◆ **Required task**
Please select each line in the data below that contains the string "left". Treat uppercase and lowercase as different.

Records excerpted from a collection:
***
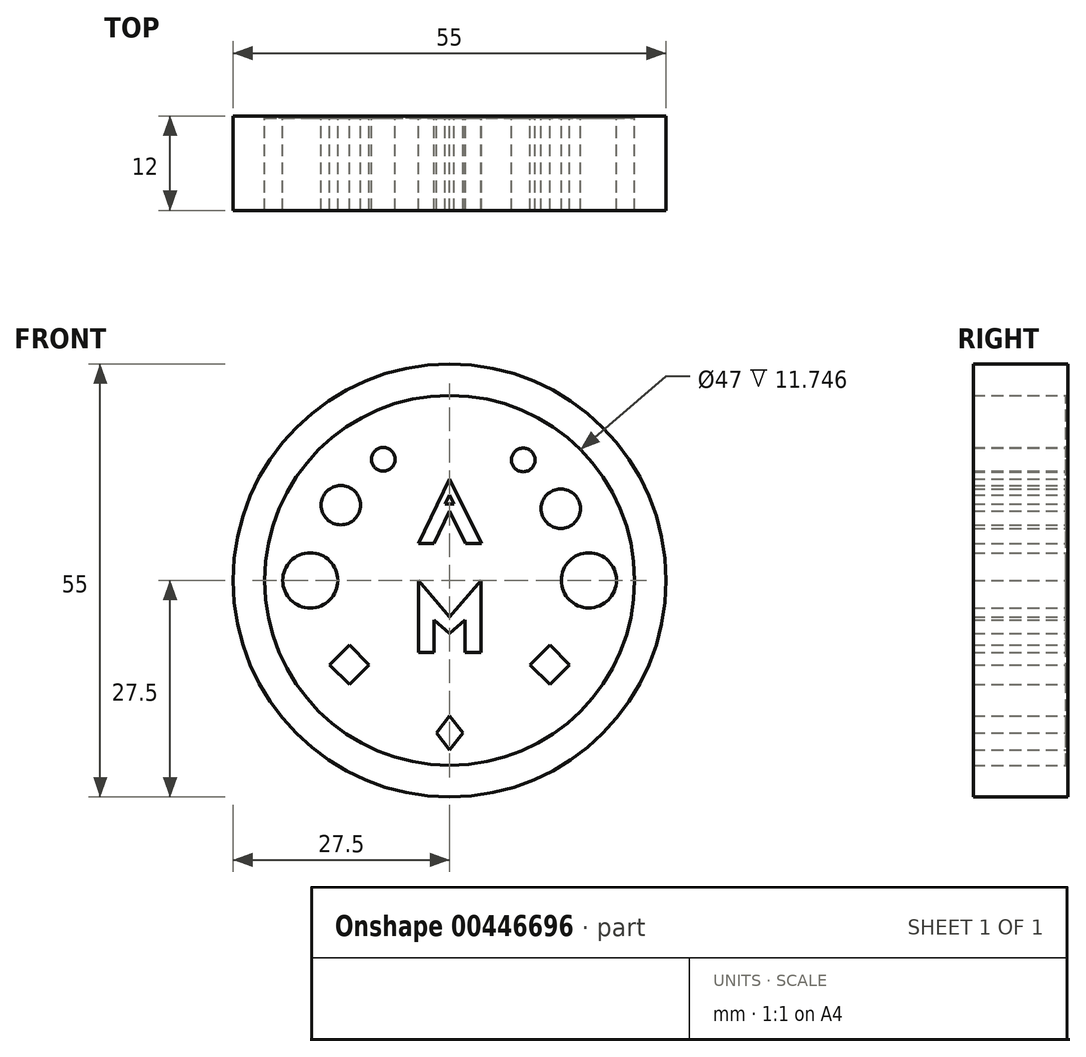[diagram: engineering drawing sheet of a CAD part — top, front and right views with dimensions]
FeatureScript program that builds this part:
annotation { "Feature Type Name" : "Feature", "Feature Type Description" : "" }
export const myFeature = defineFeature(function(context is Context, id is Id, definition is map)
    precondition{}
    {
        {
            var Q0;
            Q0=qCreatedBy(makeId("Front.planeOp"),FACE);
            var sketch = newSketch(context, id + "F0", { "sketchPlane" : qUnion([Q0])});
            skCircle(sketch, "E0", {"center": v(0, 0) * mm, "radius": 27.5 * mm});
            skCircle(sketch, "E1", {"center": v(0, 0) * mm, "radius": 23.5 * mm});
            skSolve(sketch);
        }
        {
            var Q0;
            Q0=makeQuery(id+"F0.imprint","IMPRINT",FACE,{"disambiguationData":[TD([[makeQuery(id+"F0.imprint","IMPRINT",EDGE,{"derivedFrom":sQuery(id+"F0.wireOp",EDGE,"E0")}),1.0]])]});
            extrude(context, id + "F1", {"entities" : qUnion([Q0]), "depth" : 12 * mm});
        }
        {
            var Q0;
            Q0=qCreatedBy(makeId("Front.planeOp"),FACE);
            var sketch = newSketch(context, id + "F2", { "sketchPlane" : qUnion([Q0])});
            skCircle(sketch, "E2", {"center": v(0, 0) * mm, "radius": 27.47 * mm});
            skSolve(sketch);
        }
        {
            var Q0;
            Q0 = qSketchRegion(id + "F2", true);
            extrude(context, id + "F3", {"entities" : qUnion([Q0]), "operationType" : NewBodyOperationType.ADD, "depth" : 0.25 * mm});
        }
        {
            var Q0;
            Q0=qCreatedBy(makeId("Front.planeOp"),FACE);
            var sketch = newSketch(context, id + "F4", { "sketchPlane" : qUnion([Q0])});
            skCircle(sketch, "E3", {"center": v(17.69, 0.01) * mm, "radius": 3.5 * mm});
            skCircle(sketch, "E4", {"center": v(-17.7, 0) * mm, "radius": 3.5 * mm});
            skCircle(sketch, "E5", {"center": v(-13.82, 9.57) * mm, "radius": 2.5 * mm});
            skCircle(sketch, "E6", {"center": v(-8.43, 15.39) * mm, "radius": 1.5 * mm});
            skCircle(sketch, "E7", {"center": v(9.35, 15.3) * mm, "radius": 1.5 * mm});
            skCircle(sketch, "E8", {"center": v(14.12, 9.12) * mm, "radius": 2.5 * mm});
            skSolve(sketch);
        }
        {
            var Q0;
            Q0 = qSketchRegion(id + "F4", true);
            extrude(context, id + "F5", {"entities" : qUnion([Q0]), "operationType" : NewBodyOperationType.ADD, "depth" : 12 * mm});
        }
        {
            var Q0;
            Q0=qCreatedBy(makeId("Front.planeOp"),FACE);
            var sketch = newSketch(context, id + "F6", { "sketchPlane" : qUnion([Q0])});
            skLineSegment(sketch, "E9", {"start": v(0, 12.91) * mm, "end": v(-3.98, 4.72) * mm});
            skLineSegment(sketch, "E10", {"start": v(-3.98, 4.72) * mm, "end": v(0, 12.91) * mm});
            skLineSegment(sketch, "E11", {"start": v(4.06, 4.72) * mm, "end": v(0, 12.91) * mm});
            skLineSegment(sketch, "E12", {"start": v(-3.98, 4.72) * mm, "end": v(-1.99, 4.72) * mm});
            skPoint(sketch, "E12.endSnap0", {"position": v(-1.99, 8.82) * mm});
            skLineSegment(sketch, "E13", {"start": v(4.06, 4.72) * mm, "end": v(2.03, 4.72) * mm});
            skPoint(sketch, "E13.endSnap0", {"position": v(2.03, 8.82) * mm});
            skLineSegment(sketch, "E14", {"start": v(2.03, 4.72) * mm, "end": v(0, 8.82) * mm});
            skLineSegment(sketch, "E15", {"start": v(0, 8.82) * mm, "end": v(-1.99, 4.72) * mm});
            skLineSegment(sketch, "E16", {"start": v(0, 10.88) * mm, "end": v(-0.55, 9.74) * mm});
            skLineSegment(sketch, "E17", {"start": v(-0.55, 9.74) * mm, "end": v(0.55, 9.74) * mm});
            skLineSegment(sketch, "E18", {"start": v(0.55, 9.74) * mm, "end": v(0, 10.88) * mm});
            skLineSegment(sketch, "E19", {"start": v(-3.98, 0) * mm, "end": v(-3.98, -9.14) * mm});
            skLineSegment(sketch, "E20", {"start": v(-3.98, 0) * mm, "end": v(0, -4.62) * mm});
            skLineSegment(sketch, "E21", {"start": v(0, -4.62) * mm, "end": v(3.98, 0) * mm});
            skLineSegment(sketch, "E22", {"start": v(3.98, 0) * mm, "end": v(3.98, -9.14) * mm});
            skLineSegment(sketch, "E23", {"start": v(-3.98, -9.14) * mm, "end": v(-1.99, -9.14) * mm});
            skPoint(sketch, "E23.endSnap0", {"position": v(-1.99, -2.3) * mm});
            skLineSegment(sketch, "E24", {"start": v(3.98, -9.14) * mm, "end": v(1.99, -9.14) * mm});
            skPoint(sketch, "E24.endSnap0", {"position": v(1.99, -2.3) * mm});
            skLineSegment(sketch, "E25", {"start": v(1.99, -9.14) * mm, "end": v(1.99, -5.04) * mm});
            skLineSegment(sketch, "E26", {"start": v(1.99, -5.04) * mm, "end": v(0, -6.75) * mm});
            skLineSegment(sketch, "E27", {"start": v(-1.99, -9.14) * mm, "end": v(-1.99, -5.04) * mm});
            skLineSegment(sketch, "E28", {"start": v(-1.99, -5.04) * mm, "end": v(0, -6.75) * mm});
            skSolve(sketch);
        }
        {
            var Q0;
            Q0 = qSketchRegion(id + "F6", true);
            extrude(context, id + "F7", {"entities" : qUnion([Q0]), "operationType" : NewBodyOperationType.ADD, "depth" : 12 * mm});
        }
        {
            var Q0;
            Q0=qCreatedBy(makeId("Front.planeOp"),FACE);
            var sketch = newSketch(context, id + "F8", { "sketchPlane" : qUnion([Q0])});
            skLineSegment(sketch, "E29", {"start": v(-12.73, -8.2) * mm, "end": v(-15.24, -10.71) * mm});
            skLineSegment(sketch, "E30", {"start": v(-15.24, -10.71) * mm, "end": v(-12.73, -13.23) * mm});
            skLineSegment(sketch, "E31", {"start": v(-12.73, -13.23) * mm, "end": v(-10.21, -10.71) * mm});
            skLineSegment(sketch, "E32", {"start": v(-10.21, -10.71) * mm, "end": v(-12.73, -8.2) * mm});
            skLineSegment(sketch, "E33", {"start": v(10.21, -10.71) * mm, "end": v(12.73, -8.2) * mm});
            skLineSegment(sketch, "E34", {"start": v(12.73, -8.2) * mm, "end": v(15.24, -10.71) * mm});
            skLineSegment(sketch, "E35", {"start": v(15.24, -10.71) * mm, "end": v(12.73, -13.23) * mm});
            skLineSegment(sketch, "E36", {"start": v(12.73, -13.23) * mm, "end": v(10.21, -10.71) * mm});
            skLineSegment(sketch, "E37", {"start": v(0, -17.22) * mm, "end": v(-1.64, -19.36) * mm});
            skLineSegment(sketch, "E38", {"start": v(-1.64, -19.36) * mm, "end": v(0, -21.5) * mm});
            skLineSegment(sketch, "E39", {"start": v(0, -21.5) * mm, "end": v(1.73, -19.36) * mm});
            skLineSegment(sketch, "E40", {"start": v(1.73, -19.36) * mm, "end": v(0, -17.22) * mm});
            skSolve(sketch);
        }
        {
            var Q0;
            Q0 = qSketchRegion(id + "F8", true);
            extrude(context, id + "F9", {"entities" : qUnion([Q0]), "operationType" : NewBodyOperationType.ADD, "depth" : 12 * mm});
        }
    });
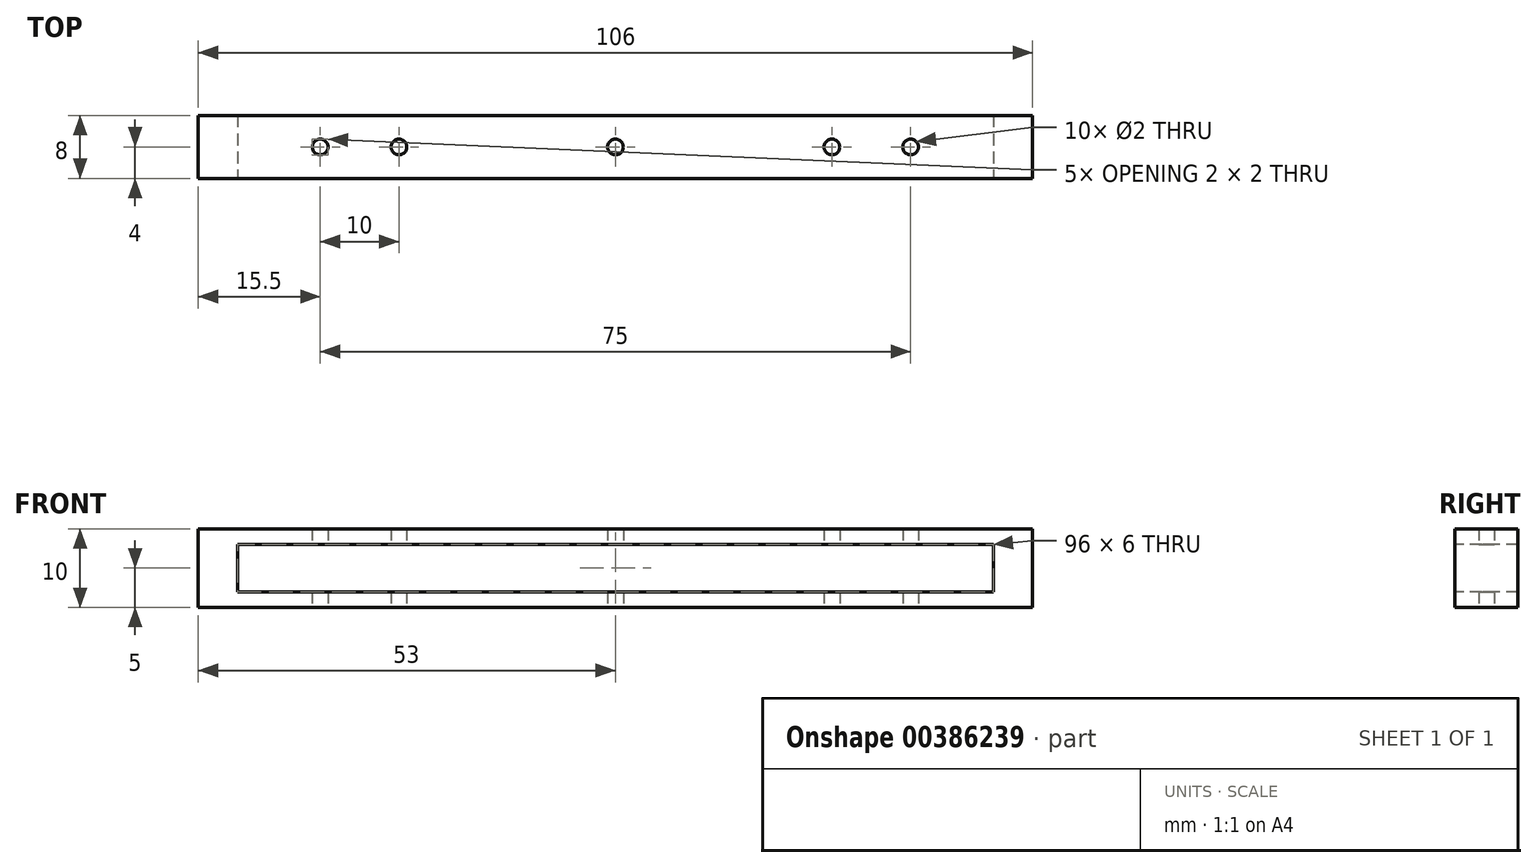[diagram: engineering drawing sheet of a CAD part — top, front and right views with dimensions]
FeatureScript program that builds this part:
annotation { "Feature Type Name" : "Feature", "Feature Type Description" : "" }
export const myFeature = defineFeature(function(context is Context, id is Id, definition is map)
    precondition{}
    {
        {
            assignVariable(context, id + "F0", {"name" : "height", "anyValue" : 10});
        }
        {
            var Q0;
            Q0=qCreatedBy(makeId("Top.planeOp"),FACE);
            var sketch = newSketch(context, id + "F1", { "sketchPlane" : qUnion([Q0])});
            skCircle(sketch, "E0", {"center": v(0, 0) * mm, "radius": 1 * mm});
            skCircle(sketch, "E1", {"center": v(37.5, 0) * mm, "radius": 1 * mm});
            skCircle(sketch, "E2", {"center": v(-37.5, 0) * mm, "radius": 1 * mm});
            skCircle(sketch, "E3", {"center": v(-27.5, 0) * mm, "radius": 1 * mm});
            skCircle(sketch, "E4", {"center": v(27.5, 0) * mm, "radius": 1 * mm});
            skLineSegment(sketch, "E5.bottom", {"start": v(-53, 4) * mm, "end": v(53, 4) * mm});
            skLineSegment(sketch, "E5.top", {"start": v(-53, -4) * mm, "end": v(53, -4) * mm});
            skLineSegment(sketch, "E5.left", {"start": v(-53, 4) * mm, "end": v(-53, -4) * mm});
            skLineSegment(sketch, "E5.right", {"start": v(53, 4) * mm, "end": v(53, -4) * mm});
            skSolve(sketch);
        }
        {
            var Q0;
            Q0=makeQuery(id+"F1.imprint","IMPRINT",FACE,{"disambiguationData":[TD([[makeQuery(id+"F1.imprint","IMPRINT",EDGE,{"derivedFrom":sQuery(id+"F1.wireOp",EDGE,"E0")}),-1.0]])]});
            var Q1;
            {var subQ0=sQuery(id+"F1.wireOp",EDGE,"E5.left");Q1=makeQuery(id+"F1.imprint","IMPRINT",FACE,{"disambiguationData":[TD([[makeQuery(id+"F1.imprint","IMPRINT",EDGE,{"derivedFrom":subQ0}),1.0]])]});}
            var Q2;
            {var subQ0=sQuery(id+"F1.wireOp",EDGE,"E5.right");Q2=makeQuery(id+"F1.imprint","IMPRINT",FACE,{"disambiguationData":[TD([[makeQuery(id+"F1.imprint","IMPRINT",EDGE,{"derivedFrom":subQ0}),-1.0]])]});}
            extrude(context, id + "F2", {"entities" : qUnion([Q0, Q1, Q2]), "depth" : (getVariable(context, 'height')) * mm});
        }
        {
            var Q0;
            Q0=makeQuery(id+"F2.opExtrude","SWEPT_FACE",FACE,{"disambiguationData":[OSD([sQuery(id+"F1.wireOp",EDGE,"E5.top")])]});
            var sketch = newSketch(context, id + "F3", { "sketchPlane" : qUnion([Q0])});
            skLineSegment(sketch, "E6.bottom", {"start": v(-48, 2) * mm, "end": v(48, 2) * mm});
            skLineSegment(sketch, "E6.top", {"start": v(-48, 8) * mm, "end": v(48, 8) * mm});
            skLineSegment(sketch, "E6.left", {"start": v(-48, 2) * mm, "end": v(-48, 8) * mm});
            skLineSegment(sketch, "E6.right", {"start": v(48, 2) * mm, "end": v(48, 8) * mm});
            skSolve(sketch);
        }
        {
            var Q0;
            Q0=makeQuery(id+"F3.imprint","IMPRINT",FACE,{"disambiguationData":[TD([[makeQuery(id+"F3.imprint","IMPRINT",EDGE,{"derivedFrom":sQuery(id+"F3.wireOp",EDGE,"E6.bottom")}),1.0]])]});
            extrude(context, id + "F4", {"entities" : qUnion([Q0]), "operationType" : NewBodyOperationType.REMOVE, "oppositeDirection" : true, "depth" : 25 * mm});
        }
    });
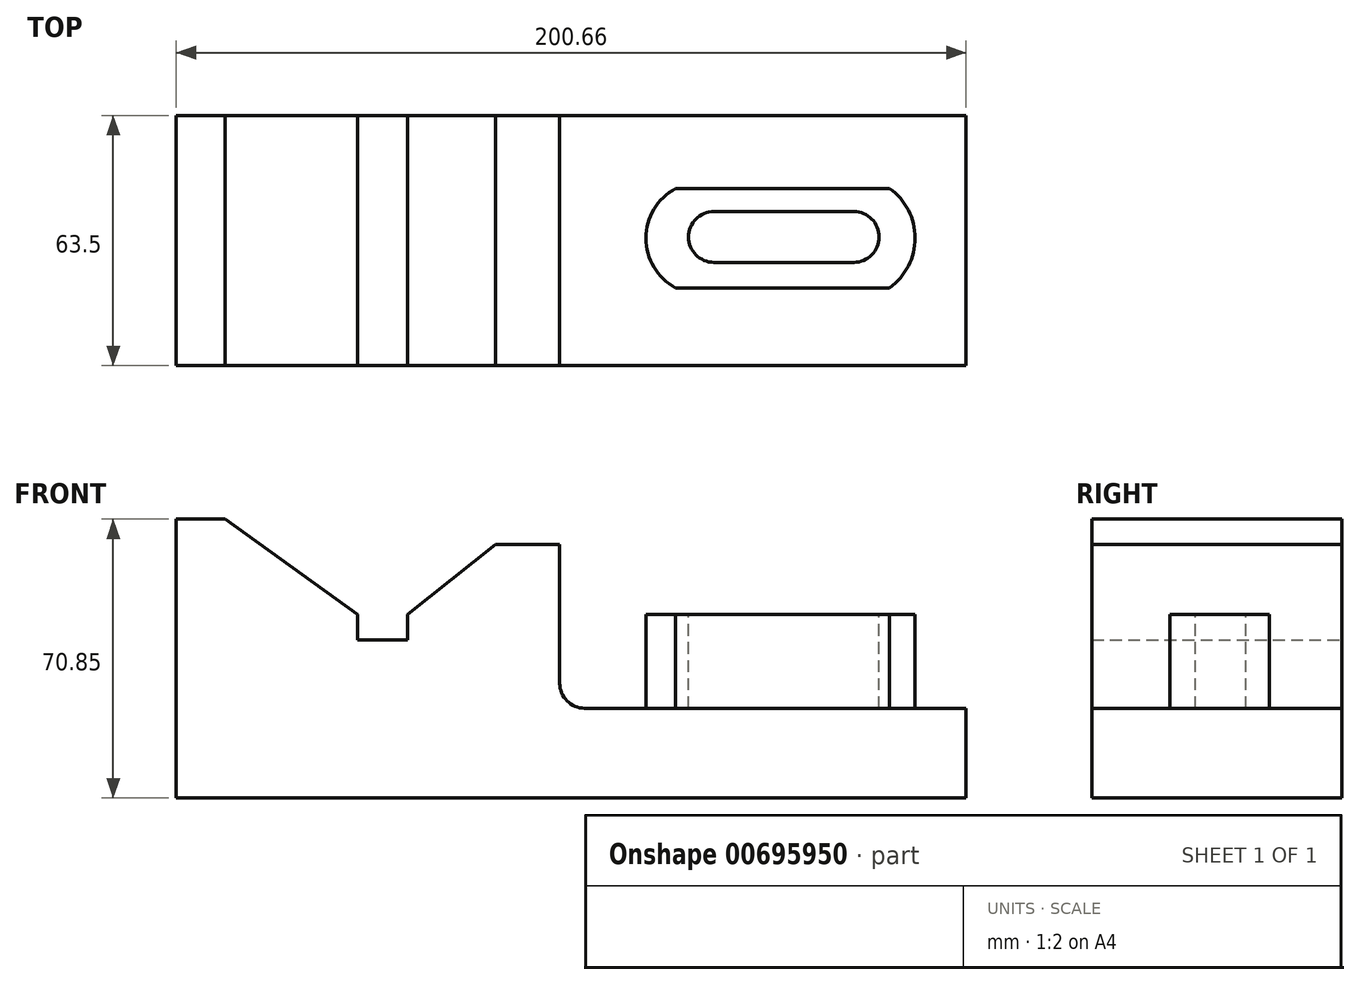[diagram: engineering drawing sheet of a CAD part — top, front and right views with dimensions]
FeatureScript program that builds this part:
annotation { "Feature Type Name" : "Feature", "Feature Type Description" : "" }
export const myFeature = defineFeature(function(context is Context, id is Id, definition is map)
    precondition{}
    {
        {
            var Q0;
            Q0=qCreatedBy(makeId("Front.planeOp"),FACE);
            var sketch = newSketch(context, id + "F0", { "sketchPlane" : qUnion([Q0])});
            skLineSegment(sketch, "E0", {"start": v(-97.85, -46.57) * mm, "end": v(102.8, -46.57) * mm});
            skLineSegment(sketch, "E1", {"start": v(102.8, -46.57) * mm, "end": v(102.8, -23.78) * mm});
            skLineSegment(sketch, "E2", {"start": v(102.8, -23.78) * mm, "end": v(5.92, -23.78) * mm});
            skLineSegment(sketch, "E3", {"start": v(-0.43, -17.43) * mm, "end": v(-0.43, 17.84) * mm});
            skLineSegment(sketch, "E4", {"start": v(-0.43, 17.84) * mm, "end": v(-16.78, 17.84) * mm});
            skLineSegment(sketch, "E5", {"start": v(-16.78, 17.84) * mm, "end": v(-39.08, 0) * mm});
            skLineSegment(sketch, "E6", {"start": v(-39.08, 0) * mm, "end": v(-39.08, -6.44) * mm});
            skLineSegment(sketch, "E7", {"start": v(-39.08, -6.44) * mm, "end": v(-51.78, -6.44) * mm});
            skLineSegment(sketch, "E8", {"start": v(-51.78, -6.44) * mm, "end": v(-51.78, 0) * mm});
            skLineSegment(sketch, "E9", {"start": v(-51.78, 0) * mm, "end": v(-85.47, 24.28) * mm});
            skLineSegment(sketch, "E10", {"start": v(-85.47, 24.28) * mm, "end": v(-97.85, 24.28) * mm});
            skLineSegment(sketch, "E11", {"start": v(-97.85, 24.28) * mm, "end": v(-97.85, -46.57) * mm});
            skPoint(sketch, "E12.visualSharp", {"position": v(-0.43, -23.78) * mm});
            skArc(sketch, "E12.filletArc", {"start": v(-0.43, -17.43) * mm, "mid": v(1.43, -21.92) * mm, "end": v(5.92, -23.78) * mm});
            skSolve(sketch);
        }
        {
            var Q0;
            Q0 = qSketchRegion(id + "F0", true);
            extrude(context, id + "F1", {"entities" : qUnion([Q0]), "depth" : 63.5 * mm, "offsetDistance" : 25.4 * mm});
        }
        {
            var Q0;
            Q0=qCreatedBy(makeId("Top.planeOp"),FACE);
            var sketch = newSketch(context, id + "F2", { "sketchPlane" : qUnion([Q0])});
            skLineSegment(sketch, "E13.bottom", {"start": v(29.05, -18.5) * mm, "end": v(83.37, -18.5) * mm});
            skLineSegment(sketch, "E13.top", {"start": v(29.05, -43.75) * mm, "end": v(83.37, -43.75) * mm});
            skArc(sketch, "E14", {"start": v(83.37, -43.75) * mm, "mid": v(89.85, -31.12) * mm, "end": v(83.37, -18.5) * mm});
            skArc(sketch, "E15", {"start": v(29.05, -18.5) * mm, "mid": v(21.48, -31.12) * mm, "end": v(29.05, -43.75) * mm});
            skLineSegment(sketch, "E16.bottom", {"start": v(38.74, -24.37) * mm, "end": v(74.27, -24.37) * mm});
            skLineSegment(sketch, "E16.top", {"start": v(38.74, -37.29) * mm, "end": v(74.27, -37.29) * mm});
            skArc(sketch, "E17", {"start": v(38.74, -24.37) * mm, "mid": v(32.28, -30.83) * mm, "end": v(38.74, -37.29) * mm});
            skArc(sketch, "E18", {"start": v(74.27, -37.29) * mm, "mid": v(80.73, -30.83) * mm, "end": v(74.27, -24.37) * mm});
            skSolve(sketch);
        }
        {
            var Q0;
            Q0 = qSketchRegion(id + "F2", true);
            extrude(context, id + "F3", {"entities" : qUnion([Q0]), "operationType" : NewBodyOperationType.ADD, "oppositeDirection" : true, "depth" : 25.4 * mm, "offsetDistance" : 25.4 * mm});
        }
    });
***
◆ **Right answer**
            skLineSegment(sketch, "E5.left", {"start": v(-53, 4) * mm, "end": v(-53, -4) * mm});
            {var subQ0=sQuery(id+"F1.wireOp",EDGE,"E5.left");Q1=makeQuery(id+"F1.imprint","IMPRINT",FACE,{"disambiguationData":[TD([[makeQuery(id+"F1.imprint","IMPRINT",EDGE,{"derivedFrom":subQ0}),1.0]])]});}
            skLineSegment(sketch, "E6.left", {"start": v(-48, 2) * mm, "end": v(-48, 8) * mm});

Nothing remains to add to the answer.